O(N) - the program's speed is directly proportional to the size of the data input. If you perform an operation on each unit of the data, you get this. You must not have any kind of nested loops (that act on the data).
O(N log N)- the program's speed is significantly reduced by larger input. This occurs when you have a O(logN) operation NESTED in a loop that would otherwise be O(N). So for example, you had a loop that did a binary search for each unit of data.
O(N^2) - The program will slow down to a crawl with larger input and eventually stall with large enough data. This happens when you have NESTED loops. Same as above, but this time the nested loop is O(N) instead of O(log N)
So, try to think of a looping operation as O(N) or O(log N). Then, whenever you have nesting, multiply them together. If the loops are NOT nested, they are not multiplied like this. So two loops separate from each other would simply be O(2N) and not O(N^2).
Also remember that you may have loops under the hood, so you should think about them too. For example, if you did something like Arrays.sort(X) in Java, that would be a O(N logN) operation. So if you have that inside a loop for some reason, your program is going to be a lot slower than you think.
Hope that answers your question.
Best case for Quicksort is n log(n) but everyone uses Big-O notation to describe the best case as O(n log (n)). From my understanding of notations, Quicksort has Big-Omega(n log (n)) and O(n^2). Is this correct or am I misunderstanding Big-Omega notation?
Big-O and Big-Omega are ways of describing functions, not algorithms. Saying Quicksort is O(n^2) is ambiguous because you're not saying what property of the algorithm you're describing.
Algorithms can have best-case time complexities, and worst-case time complexities. These are the time complexities of the algorithm if the best or worst performing inputs are used for each input size.
This is different from Big-O, and Big-Omega which describe upper and lower bounds of a function.
The time-complexities are given as a function of the input size, which can have their own upper and lower bounds.
For example, if you knew the best-case wasn't any worse than nlogn, then you could say the best-case time complexity is O(nlogn). If you knew it was exactly nlogn then it would be more precise to say Theta(nlogn).
You have the details incorrect. Big-O is technically supposed to be worst case. QuickSort has an average case of O(n log n) and a worst case of O(n^2). Going by the technical definition, the correct Big-O of QuickSort is then n^2. But the chances of randomly getting that performance is practically zero (unless you run QuickSort on an already sorted list) so QuickSort is given the Big-O of n log n even though it is not technically correct.

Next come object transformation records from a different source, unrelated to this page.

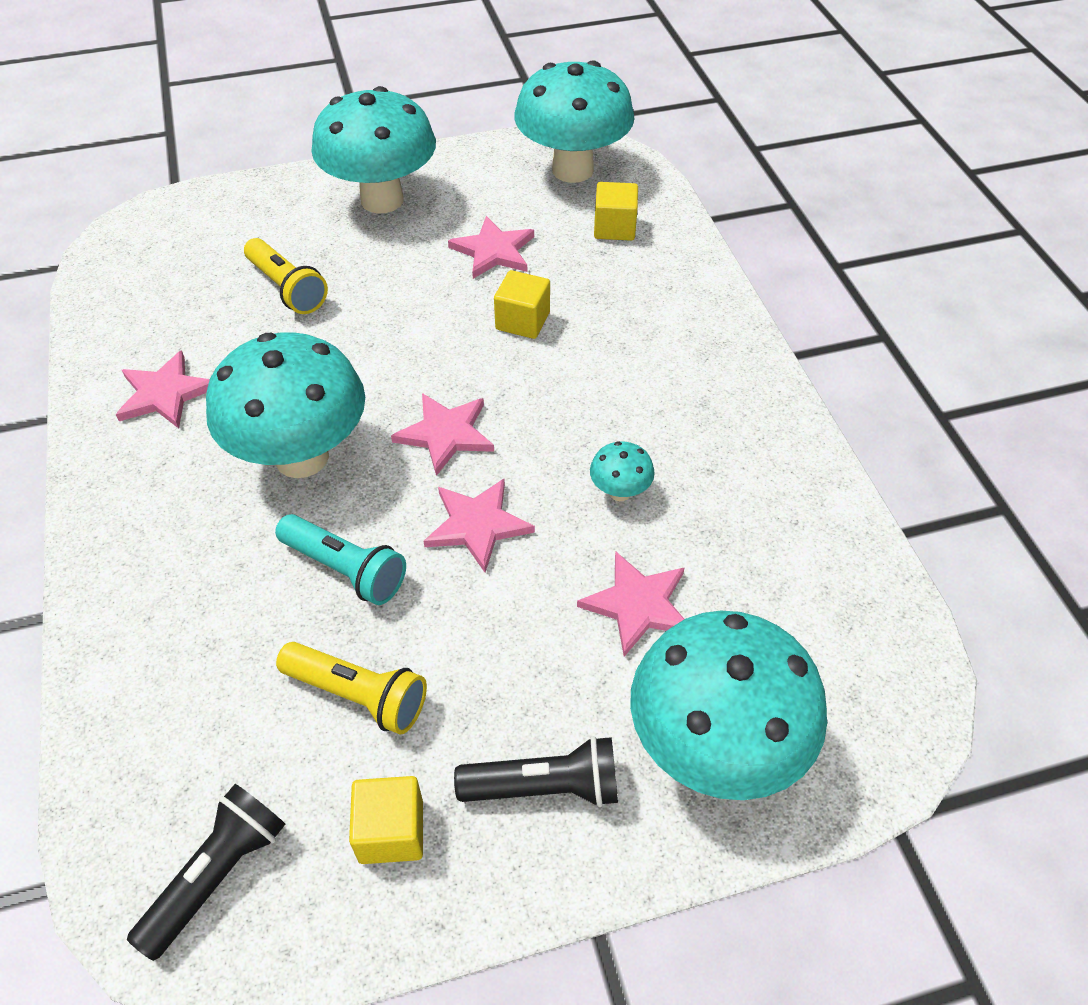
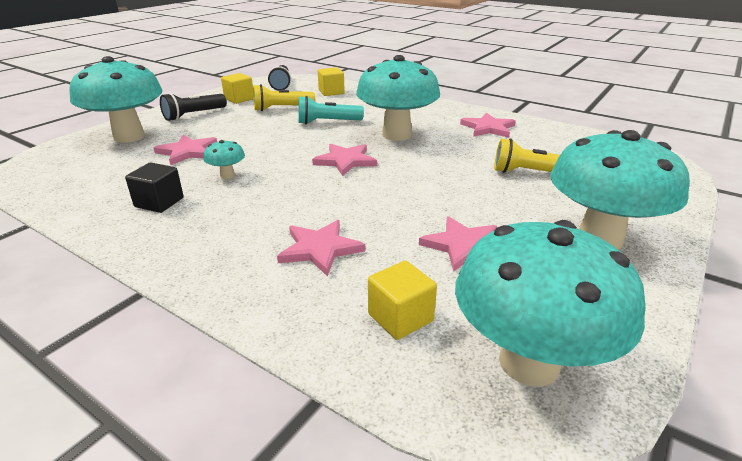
camera: 140 degrees right, 20 degrees down
pink star [423,479,535,572] -> pink star moved to [277,220,365,276]
yellow cube [494,270,550,339] -> yellow cube moved to [318,67,345,96]
none -> black cube [125,163,184,213]

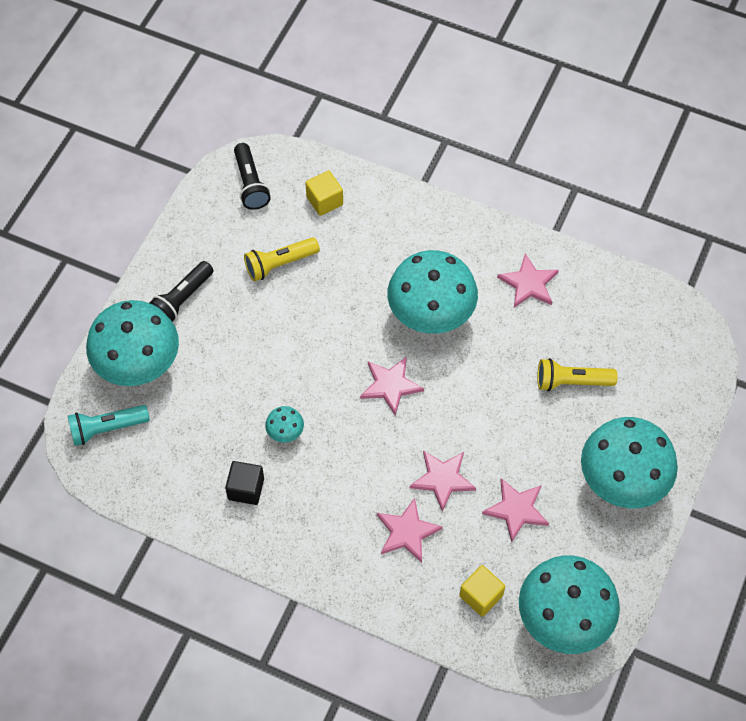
camera: 10 degrees left, 30 degrees up
pink star [154,135,217,166] -> pink star moved to [410,450,476,512]
yellow cube [221,73,253,104] -> none
turquoise flashlight [299,96,364,124] -> turquoise flashlight moved to [68,405,150,446]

Big-Omega on the other hand is technically defined as "Takes at least this long" so it is a lower bound. That means QuickSort has Big-Omega(n log n) and n^2 has nothing to to with QuickSort and Big-Omega.
When analyzing the time complexity of the merge sort, I know that since there are O(log(n)) levels and each level takes a O(n) operation, the entire time complexity should be O(nlog(n)).

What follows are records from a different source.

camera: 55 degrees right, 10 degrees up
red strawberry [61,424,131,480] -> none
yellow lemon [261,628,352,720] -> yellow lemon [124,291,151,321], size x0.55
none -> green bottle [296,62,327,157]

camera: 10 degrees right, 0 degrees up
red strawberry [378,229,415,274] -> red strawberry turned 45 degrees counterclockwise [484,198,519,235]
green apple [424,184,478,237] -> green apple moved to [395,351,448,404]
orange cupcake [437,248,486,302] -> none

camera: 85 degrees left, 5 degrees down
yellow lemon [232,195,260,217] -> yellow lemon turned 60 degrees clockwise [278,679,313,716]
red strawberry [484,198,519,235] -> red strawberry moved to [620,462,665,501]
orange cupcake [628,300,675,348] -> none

However, doesn't dividing take O(n) total? Each dividing of the set of elements take O(1) but you divide a total of O(n) times so doesn't the dividing part of the merge sort take O(n)? For example, if you have 8 elements, you have to divide 7 times and if you have 16 elements, you have to divide 15 times.
So, shouldn't the entire merge sort time complexity technically be O(nlog(n))+O(n)? I know that O(nlog(n) + n) is the same thing as O(nlog(n)) but no one seems to mention this in the explanation of the merge sort time complexity.
O(n log n + n) is the same thing as O(n log n). n log n grows faster than n, so the n term is extraneous.
What is the worst case time complexity of median of medians quicksort ( pivot is determined by the median of medians which take O(n) time to find )?
According to Wiki,
The approximate median-selection algorithm can also be used as a pivot strategy in quicksort, yielding an optimal algorithm, with worst-case complexity O(n log n).
This is because the median of medians algorithm prevents the bad partitioning that would occur in naive quicksort on an already sorted array.